NOTE 13 – NOTES PAYABLE
On May 8, 2007, the Company entered into a promissory note agreement with an unrelated third party in the amount of $200,000. The note bore interest at an annual percentage rate of 18% and was due and payable on August 15, 2007. The Company also issued 100,000 warrants with an exercise price of $0.50. The warrants expire on May 30, 2012 and are exercisable any time at the option of the warrant holder. The Company recorded a discount on the note payable of $15,031 as that was the value of the warrants as calculated using the Black-Scholes valuation model using the following assumptions: volatility of 10%, risk free rate of return of 4.65%, estimated life of 5 years and an estimated dividend of $0. The discount was amortized as additional interest expense in the accompanying statements. The note was paid in full on August 15, 2007.

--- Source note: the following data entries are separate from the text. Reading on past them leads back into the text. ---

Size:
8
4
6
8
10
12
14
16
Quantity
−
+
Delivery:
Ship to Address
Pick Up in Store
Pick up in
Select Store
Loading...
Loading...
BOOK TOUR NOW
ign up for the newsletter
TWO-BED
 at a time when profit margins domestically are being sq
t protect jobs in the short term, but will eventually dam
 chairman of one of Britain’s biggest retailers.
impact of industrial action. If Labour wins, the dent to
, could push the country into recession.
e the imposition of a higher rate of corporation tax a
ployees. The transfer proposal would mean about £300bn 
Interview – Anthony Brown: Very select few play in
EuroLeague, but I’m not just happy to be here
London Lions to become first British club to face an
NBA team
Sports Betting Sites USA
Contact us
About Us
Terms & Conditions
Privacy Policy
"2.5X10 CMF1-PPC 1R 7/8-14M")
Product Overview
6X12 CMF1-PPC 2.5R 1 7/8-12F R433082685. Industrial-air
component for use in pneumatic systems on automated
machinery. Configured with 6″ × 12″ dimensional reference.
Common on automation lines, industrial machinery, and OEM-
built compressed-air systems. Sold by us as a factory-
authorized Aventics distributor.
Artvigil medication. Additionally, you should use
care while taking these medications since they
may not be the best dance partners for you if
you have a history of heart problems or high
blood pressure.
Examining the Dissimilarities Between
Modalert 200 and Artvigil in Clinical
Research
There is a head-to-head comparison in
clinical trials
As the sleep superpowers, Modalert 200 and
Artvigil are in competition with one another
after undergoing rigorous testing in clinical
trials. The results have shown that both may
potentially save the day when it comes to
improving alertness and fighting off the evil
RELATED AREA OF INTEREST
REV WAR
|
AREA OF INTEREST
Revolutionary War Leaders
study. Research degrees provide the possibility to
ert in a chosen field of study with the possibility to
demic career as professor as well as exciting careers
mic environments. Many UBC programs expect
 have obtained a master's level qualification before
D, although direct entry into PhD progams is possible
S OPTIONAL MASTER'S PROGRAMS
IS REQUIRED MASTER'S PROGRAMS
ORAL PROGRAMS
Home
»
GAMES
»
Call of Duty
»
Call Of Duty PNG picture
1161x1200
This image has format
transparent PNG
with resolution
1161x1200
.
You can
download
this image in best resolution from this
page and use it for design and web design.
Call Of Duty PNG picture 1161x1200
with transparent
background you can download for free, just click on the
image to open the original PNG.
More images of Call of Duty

On September 27, 2007, the Company entered into a promissory note and loan agreement with an unrelated third party in the amount of $45,498. The note bears interest at 11.45% and requires monthly installment payments of $2,130. The note relates to the purchase of certain computer hardware and software products. For the year ended December 31, 2008, the Company paid interest of $3,695 related to the note. For the year ended December 31, 2007, the Company paid interest of $852. At December 31, 2008, the balance remaining on the note was $20,223.
ZAGG INCORPORATED AND SUBSIDIARY
NOTES TO CONSOLIDATED FINANCIAL STATEMENTS
NOTE 14 – COMMITMENTS AND CONTINGENCIES
Operating Leases
The Company leases office and warehouse space, office equipment and mall cart locations under operating leases that expire through December 2012. Future minimum rental payments required under the operating leases at December 31, 2008 are as follows:
2009 | | $ | 296,732 | |
2010 | | | 22,468 | |
2011 | | | 5,238 | |
2012 | | | 1,188 | |
Total | | $ | 325,626 | |
For the years ended December 31, 2008 and 2007, rent expense was $427,288 and $194,612, respectively.
From time to time the Company may become subject to proceedings, lawsuits and other claims in the ordinary course of business, including proceedings related to environmental and other matters. Such matters are subject to many uncertainties, and outcomes are not predictable with assurance.
NOTE 15 – CONCENTRATIONS
Concentration of credit risk
Financial instruments which potentially subject the Company to concentrations of credit risk consist principally of cash and accounts receivable. The Company places its cash with high credit quality financial institutions. The Company maintains its cash in bank deposit accounts, which, at times, exceed federally insured limits. The Company has not experienced any losses in such accounts through December 31, 2008.
Concentration of supplier
The Company purchases its raw materials related to the invisibleSHIELD product line primarily from one source. Management is aware of similar raw materials that would be available from other sources if required and has current plans to immediately engage such resources if necessary.
Concentration of accounts receivable
At December 31, 2008, approximately 57% of the balance of accounts receivable was due from two customers.
NOTE 16 – SEGMENTS
For the years ended December 31, 2008 and 2007, the Company operated in one segment. The percentage of sales by geographic region for the years ended December 31, 2008 and 2007 were approximately:
| | 2008 | | | 2007 | |
United States | | | 83 | % | | | 88 | % |
Europe | | | 10 | % | | | 6 | % |
Other | | | 7 | % | | | 6 | % |
For the year ended December 31, 2008, one customer accounted for 12% of the Company’s sales. No single customer accounted for more than 10% of the Company’s sales for the year ended December 31, 2007.